» **SUPPLIED MATERIAL**
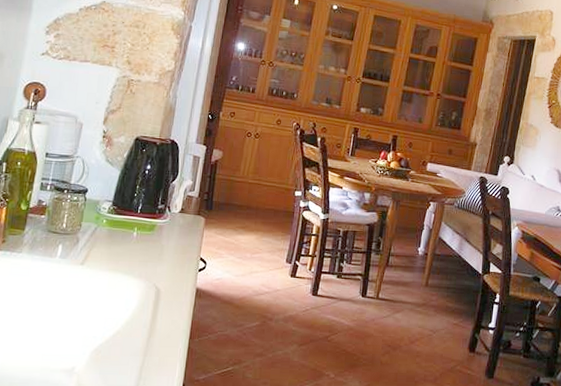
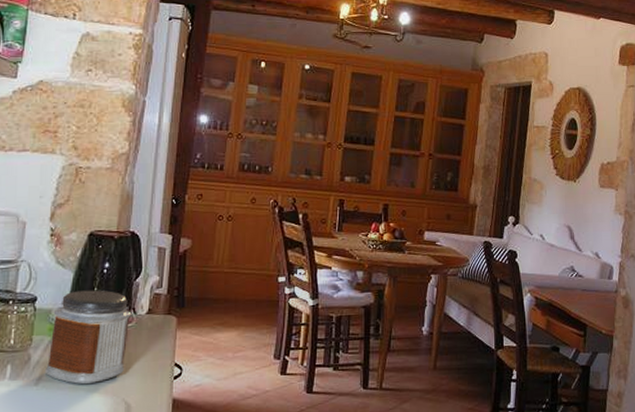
jar: none [90,187,167,269] -> present [44,290,132,385]

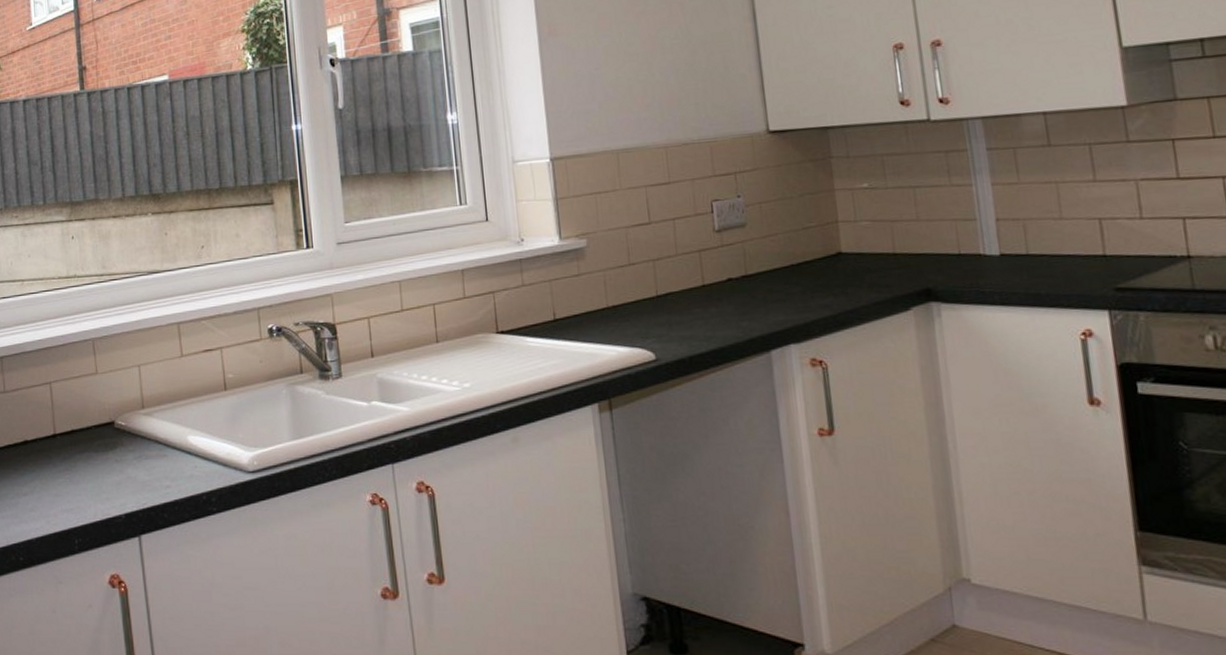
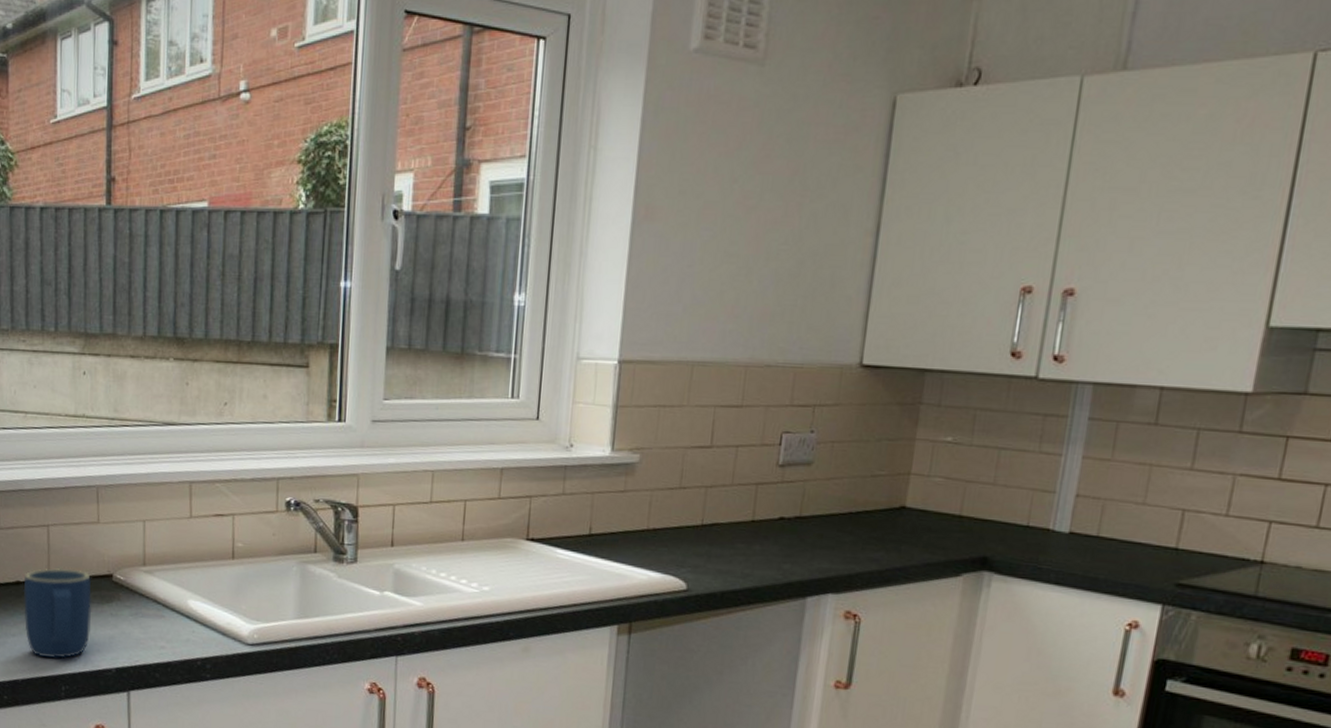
mug: none [31,421,98,512] -> present [23,567,91,659]

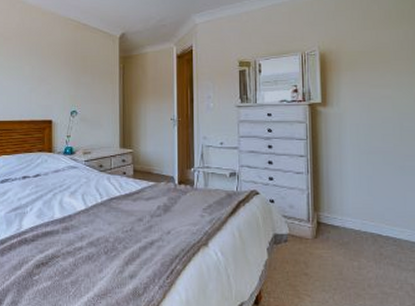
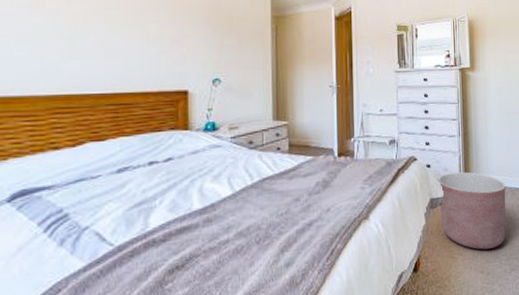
planter: none [283,211,365,295] -> present [438,172,506,250]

» **PROBLEM TO WORK ON**
Pictures aside, retype the material exactly.

» **RESPONSE TO THE TASK**
jar: none [90,187,167,269] -> present [44,290,132,385]

mug: none [31,421,98,512] -> present [23,567,91,659]

planter: none [283,211,365,295] -> present [438,172,506,250]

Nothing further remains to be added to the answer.